A few friends have taken the decision to “downsize” recently and moved to a house which is smaller and easier to handle as the years catch up.
All of them have said that it’s a monster job to take on and the biggest surprise was just how long it took to decide what could be kept and what would be thrown out.
Modern houses tend to be less generous in storage provision and those of us who live in older homes are lucky to have masses of storage capacity in the roof spaces.
The name we give to those elevated warehouses seems to vary through the country but, to me, it’s always been “the loft” rather than the attic, or whatever.
As well as Christmas decorations and other miscellaneous items, it’s always been the place where things go “just in case they come in for something in the future”.
Last Sunday afternoon, I had a spot of loft rummaging to do, and, luckily, our elder grandson Joshua was on hand.
He’s a great help now, especially as he’s nearly 16, taller than me, and a long way from being beset by the reduced agility which hits those of us over 30.
I went up the ladder like a pensive warthog and he jogged up like a young gazelle.
He hadn’t been up there since he was a toddler and he now saw it with new eyes and kept emitting cries of pleasure when he found items of interest.
Times change so quickly that we often forget that objects which were in everyday use not that long ago are now, literally, museum pieces.
The first thing he found was an old camera in a leather case – an Ilford Sport 120 - quite the thing in its day, but now superseded by mobile phones, which probably take much better photographs.
Just to prove it, the picture with the column was taken with my iphone!

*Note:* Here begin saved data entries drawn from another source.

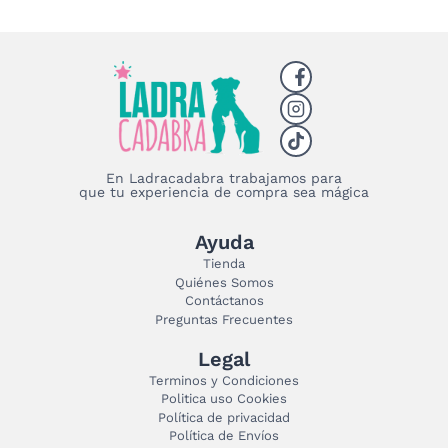
En Ladracadabra trabajamos para
que tu experiencia de compra sea mágica
Ayuda
Tienda
Quiénes Somos
Contáctanos
Preguntas Frecuentes
Legal
Terminos y Condiciones
Politica uso Cookies
Política de privacidad
Política de Envíos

He sat enthralled as I told him about the routine of buying a film from the chemist’s and then going into the dark cupboard under the stairs at home to load it into your camera without it being spoiled by a shaft of light.

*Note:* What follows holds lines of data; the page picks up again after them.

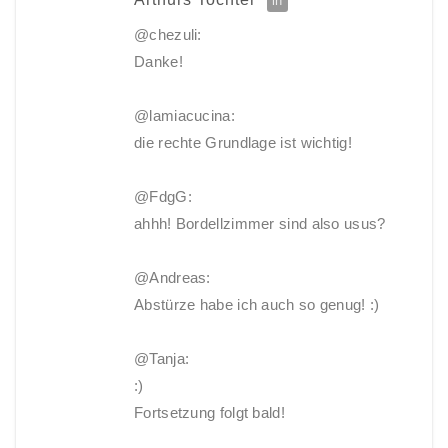
@chezuli:
Danke!
@lamiacucina:
die rechte Grundlage ist wichtig!
@FdgG:
ahhh! Bordellzimmer sind also usus?
@Andreas:
Abstürze habe ich auch so genug! :)
@Tanja:
:)
Fortsetzung folgt bald!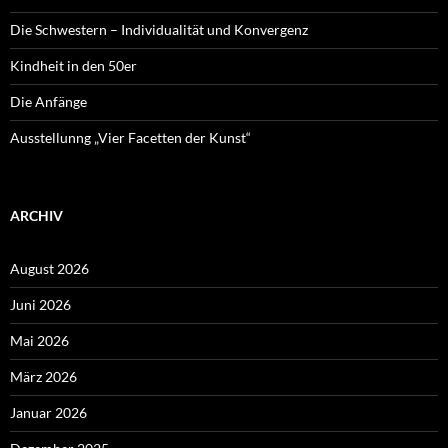
Die Schwestern – Individualität und Konvergenz
Kindheit in den 50er
Die Anfänge
Ausstellunng „Vier Facetten der Kunst“
ARCHIV
August 2026
Juni 2026
Mai 2026
März 2026
Januar 2026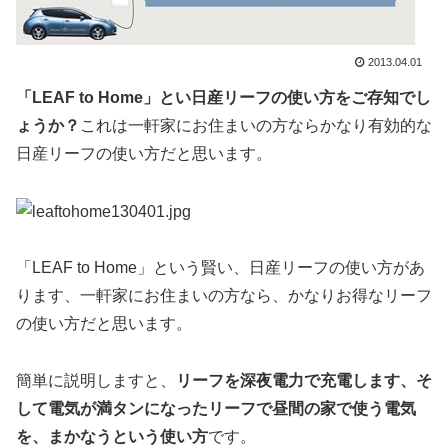
2013.04.01
「LEAF to Home」とい日産リーフの使い方をご存知でし
ょうか？
これは一軒家にお住まいの方ならかなり有効的な
日産リーフの使い方だと思います。
「LEAF to Home」という賢い、日産リーフの使い方があ
ります、一軒家にお住まいの方なら、かなりお得なリーフ
の使い方だと思います。
簡単に説明しますと、
リーフを深夜電力で充電します、そ
して電気が満タンになったリーフで昼間の家で使う電気
を、まかなうという使い方
です。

The idea that you could only take a dozen or so pictures on your camera seemed weird to him too, and it also explained why us silver surfers take time in composing a snap rather than firing it off like a machine gun as the kids do.
I explained to him that amateur photography was anything but an instant process in those days, and he looked genuinely bemused as I told him about the routine of dropping your finished film off at the chemist’s counter and then going to pick it up days later.
Even then, of course, you’d find that some of your pictures hadn’t “come out” as they were over-exposed or out of focus.
His next great loft discovery was a box of floppy discs, no idea why I’ve kept them, and I felt like the ancient mariner as I explained this early way of storing computer information.
Now that he’s found an enthusiasm for being a loft explorer, this could be useful.
It won’t be long before the Christmas tree and boxes of decorations need to come downstairs, and I think I know just the young chap to do it.